Exercise →
Would you please restate all of the entries exactly, apart from the pictures?

Extracted information →
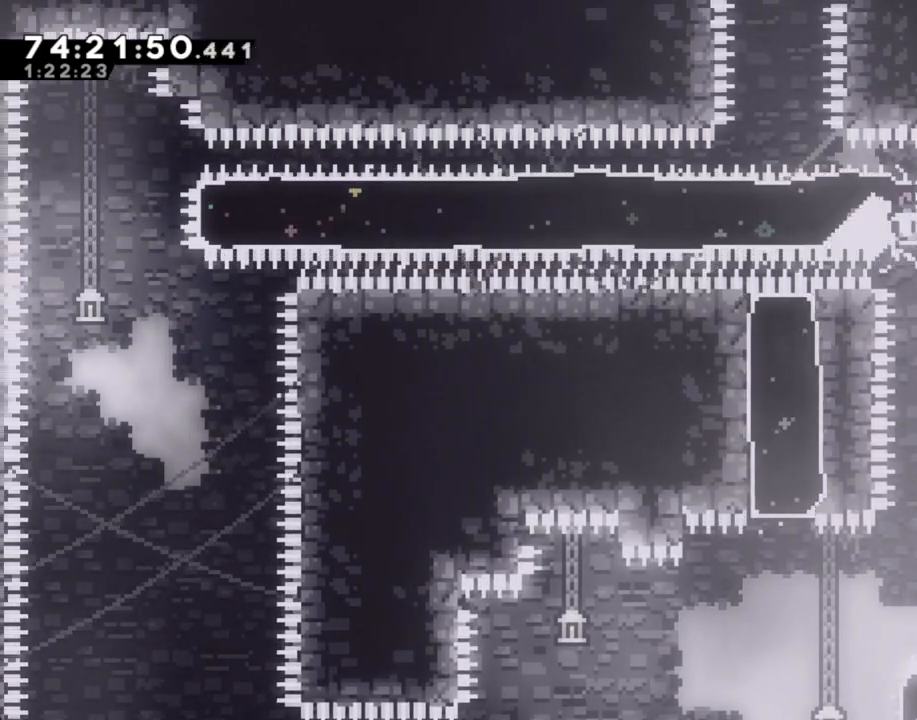
{"buttons": [], "left_stick": "right", "right_stick": "center", "events": [[17, "X", "up"], [403, "left_stick", "right"]]}
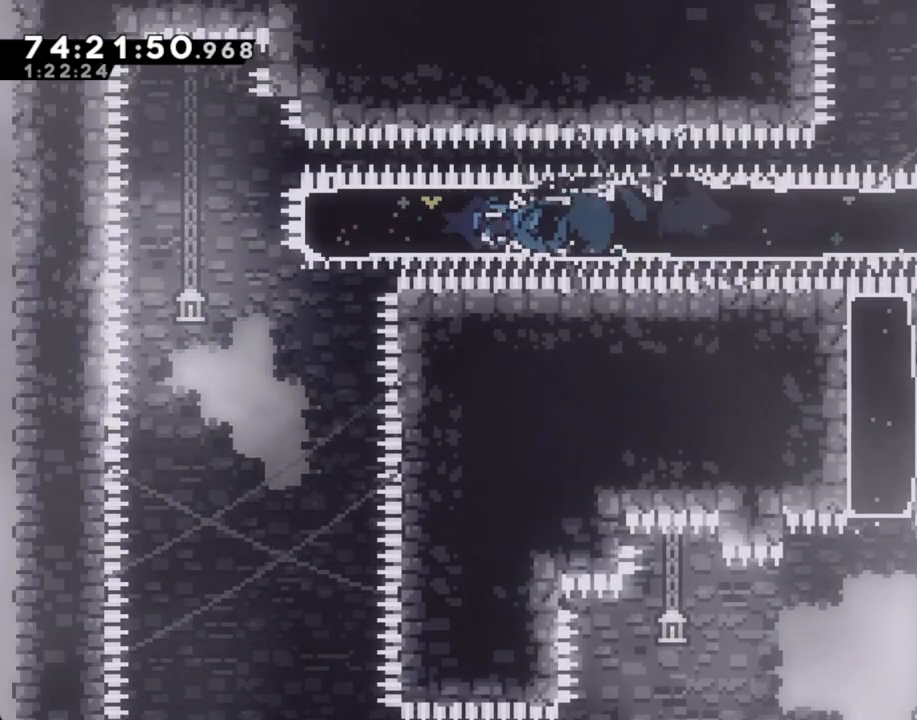
{"buttons": [], "left_stick": "right", "right_stick": "center", "events": []}
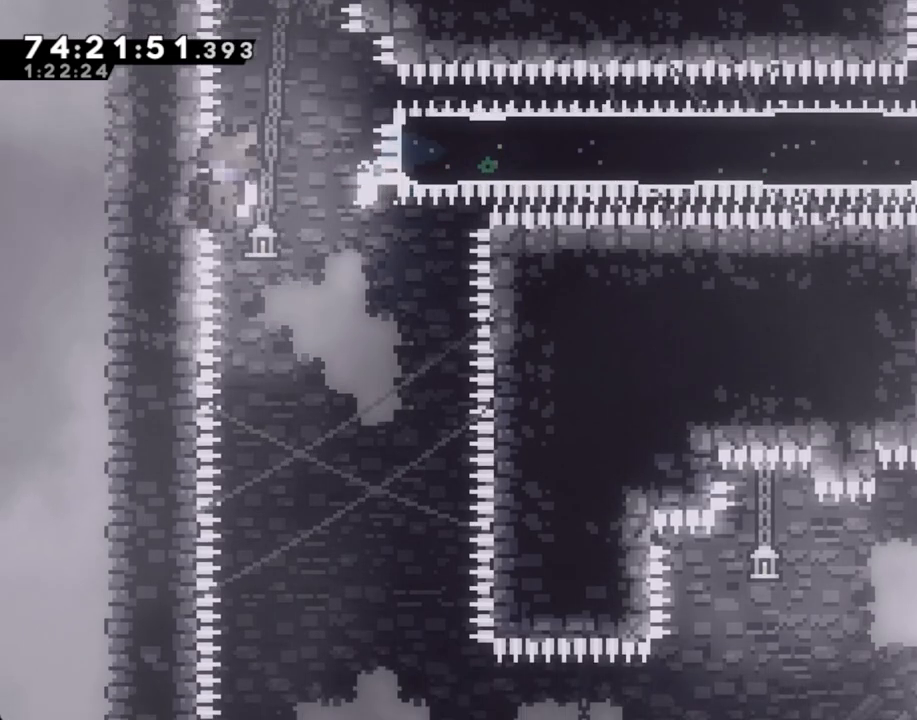
{"buttons": ["A"], "left_stick": "right", "right_stick": "center", "events": [[385, "A", "down"]]}
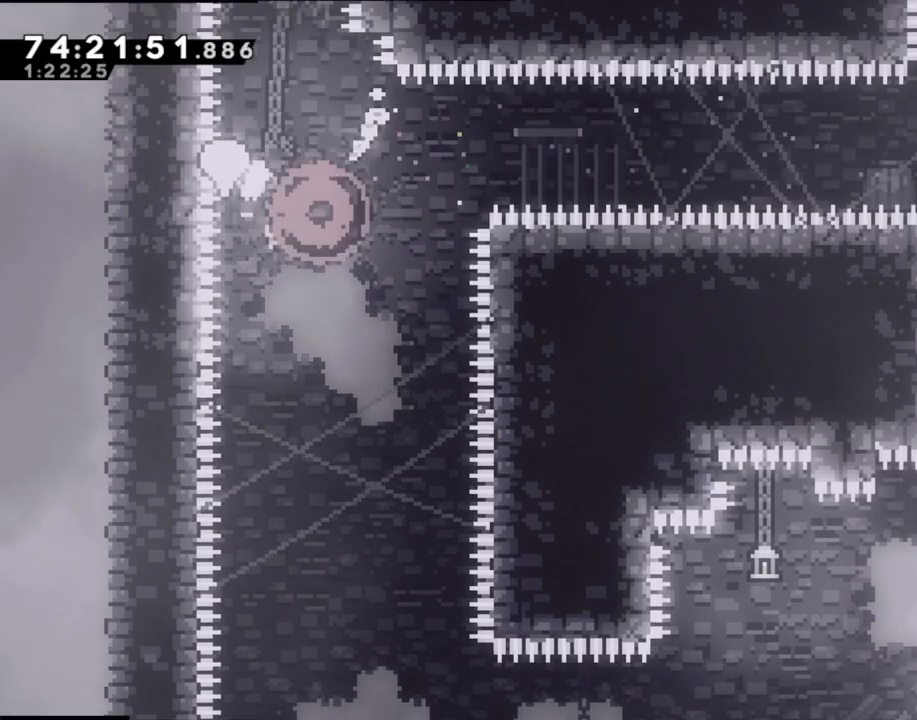
{"buttons": [], "left_stick": "center", "right_stick": "center", "events": [[17, "A", "up"], [134, "A", "down"], [235, "right_stick", "left"], [302, "A", "up"], [302, "left_stick", "center"], [302, "right_stick", "center"]]}
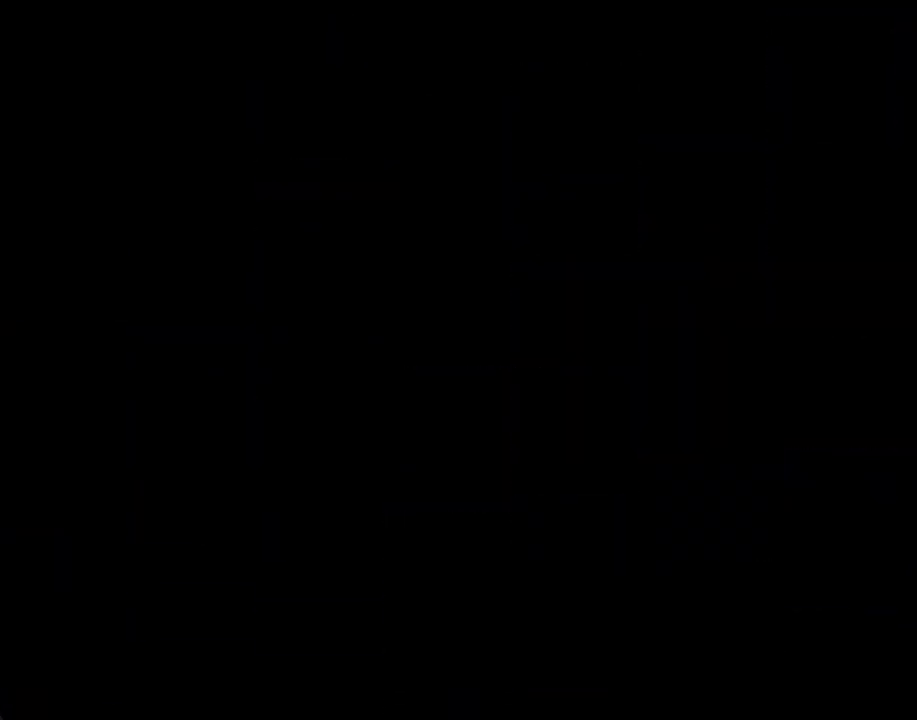
{"buttons": [], "left_stick": "center", "right_stick": "center", "events": []}
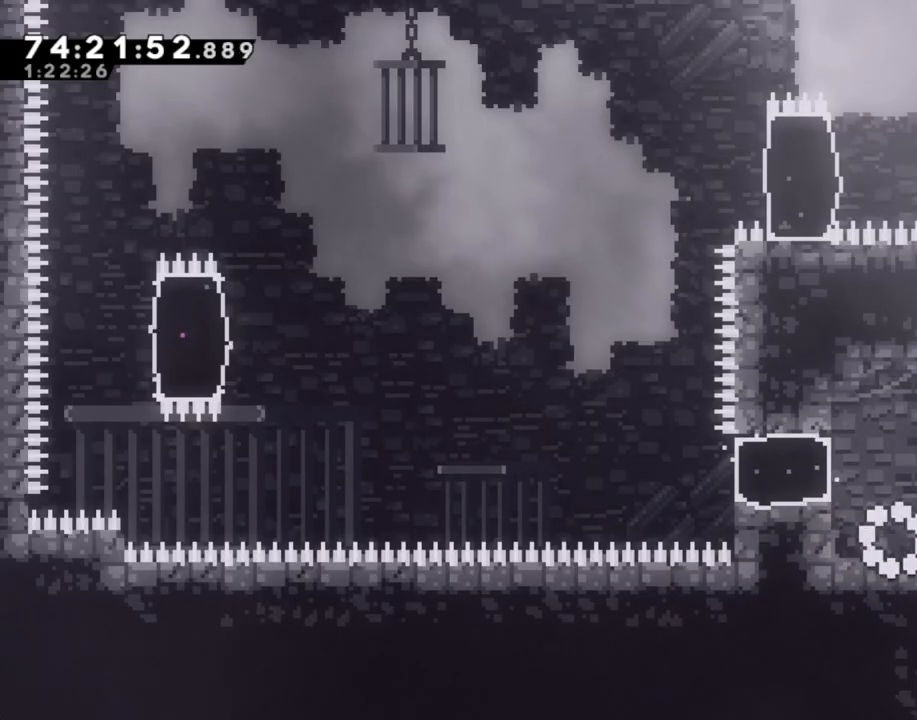
{"buttons": [], "left_stick": "left", "right_stick": "center", "events": [[301, "A", "down"], [335, "left_stick", "left"], [419, "A", "up"]]}
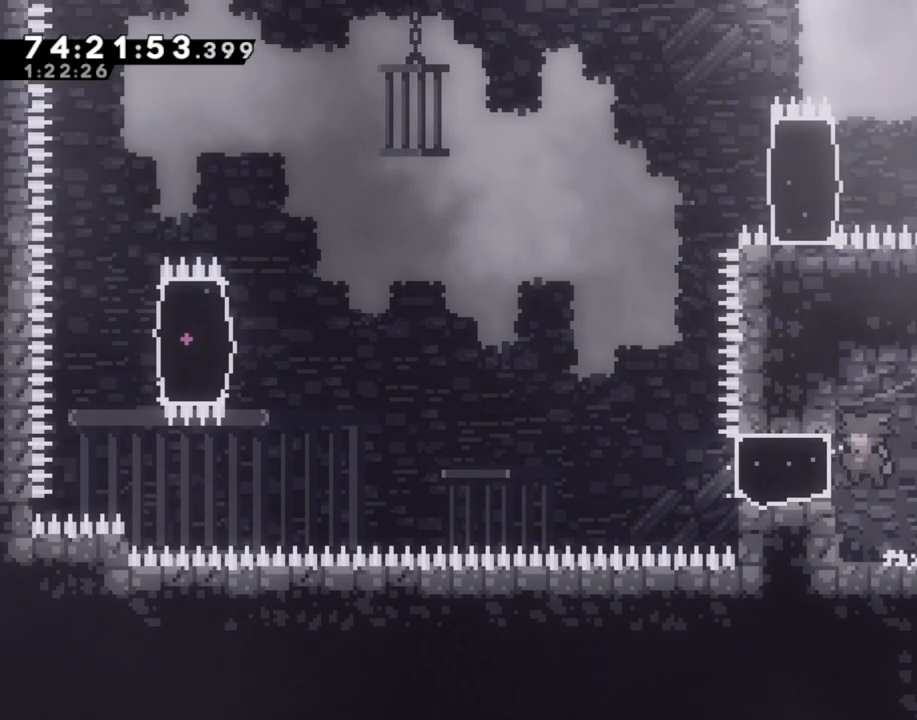
{"buttons": ["A"], "left_stick": "left", "right_stick": "center", "events": [[17, "X", "down"], [168, "X", "up"], [302, "A", "down"]]}
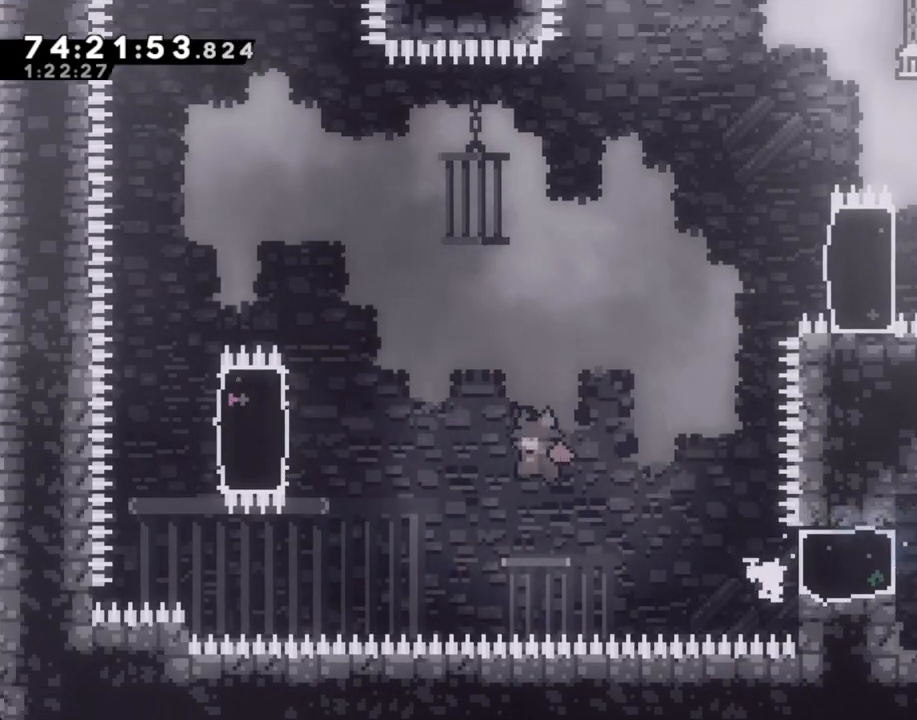
{"buttons": ["R2"], "left_stick": "up", "right_stick": "center", "events": [[268, "A", "up"], [268, "left_stick", "up-left"], [302, "R2", "down"], [385, "left_stick", "up"]]}
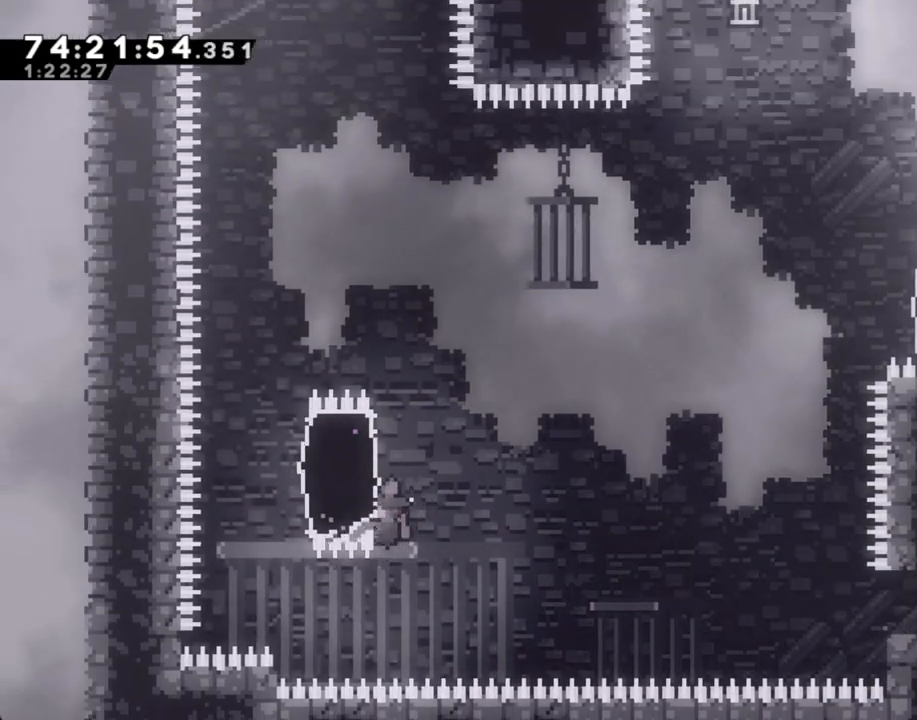
{"buttons": ["X", "R2"], "left_stick": "left", "right_stick": "center", "events": [[385, "left_stick", "left"], [452, "X", "down"]]}
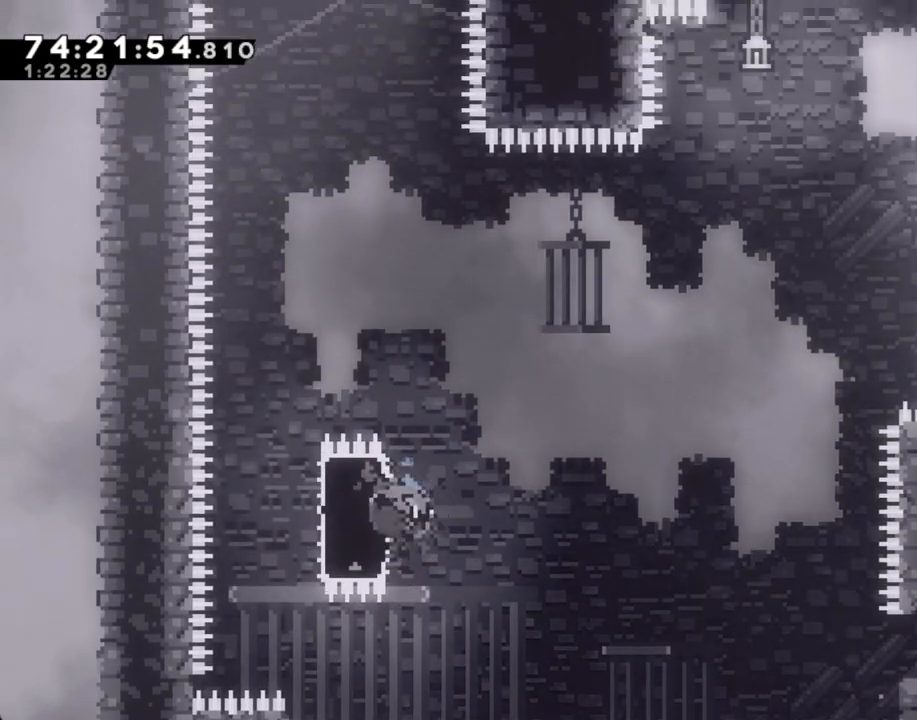
{"buttons": ["A", "R2"], "left_stick": "up-right", "right_stick": "center", "events": [[51, "left_stick", "right"], [84, "X", "up"], [185, "X", "down"], [335, "X", "up"], [486, "A", "down"], [486, "left_stick", "up-right"]]}
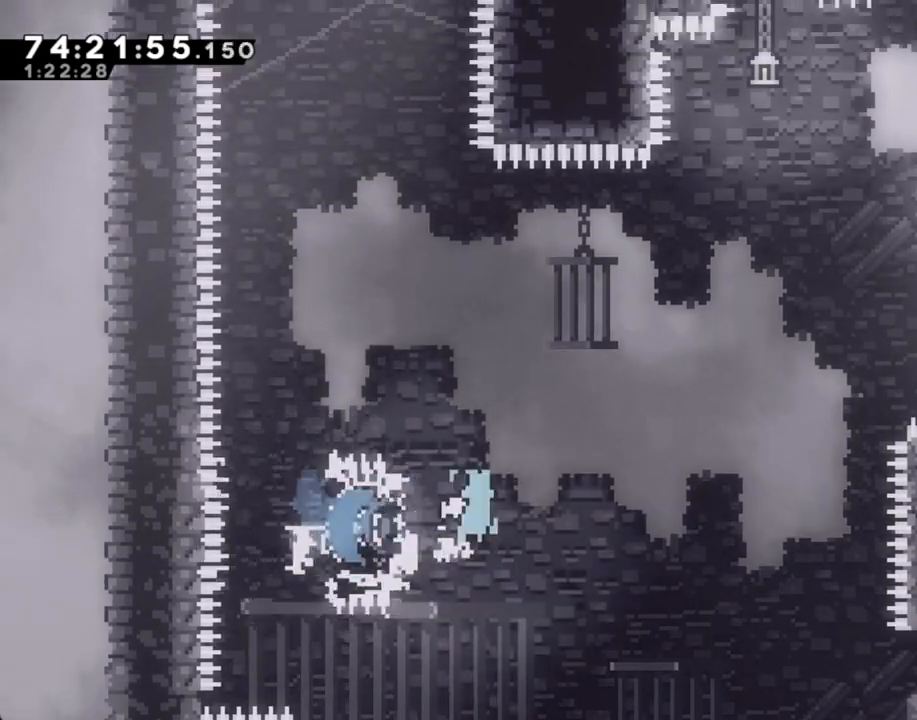
{"buttons": ["X", "R2"], "left_stick": "up-right", "right_stick": "center", "events": [[352, "A", "up"], [436, "X", "down"]]}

Written reply →
{"buttons": [], "left_stick": "right", "right_stick": "center", "events": [[17, "X", "up"], [403, "left_stick", "right"]]}
{"buttons": [], "left_stick": "right", "right_stick": "center", "events": []}
{"buttons": ["A"], "left_stick": "right", "right_stick": "center", "events": [[385, "A", "down"]]}
{"buttons": [], "left_stick": "center", "right_stick": "center", "events": [[17, "A", "up"], [134, "A", "down"], [235, "right_stick", "left"], [302, "A", "up"], [302, "left_stick", "center"], [302, "right_stick", "center"]]}
{"buttons": [], "left_stick": "center", "right_stick": "center", "events": []}
{"buttons": [], "left_stick": "left", "right_stick": "center", "events": [[301, "A", "down"], [335, "left_stick", "left"], [419, "A", "up"]]}
{"buttons": ["A"], "left_stick": "left", "right_stick": "center", "events": [[17, "X", "down"], [168, "X", "up"], [302, "A", "down"]]}
{"buttons": ["R2"], "left_stick": "up", "right_stick": "center", "events": [[268, "A", "up"], [268, "left_stick", "up-left"], [302, "R2", "down"], [385, "left_stick", "up"]]}
{"buttons": ["X", "R2"], "left_stick": "left", "right_stick": "center", "events": [[385, "left_stick", "left"], [452, "X", "down"]]}
{"buttons": ["A", "R2"], "left_stick": "up-right", "right_stick": "center", "events": [[51, "left_stick", "right"], [84, "X", "up"], [185, "X", "down"], [335, "X", "up"], [486, "A", "down"], [486, "left_stick", "up-right"]]}
{"buttons": ["X", "R2"], "left_stick": "up-right", "right_stick": "center", "events": [[352, "A", "up"], [436, "X", "down"]]}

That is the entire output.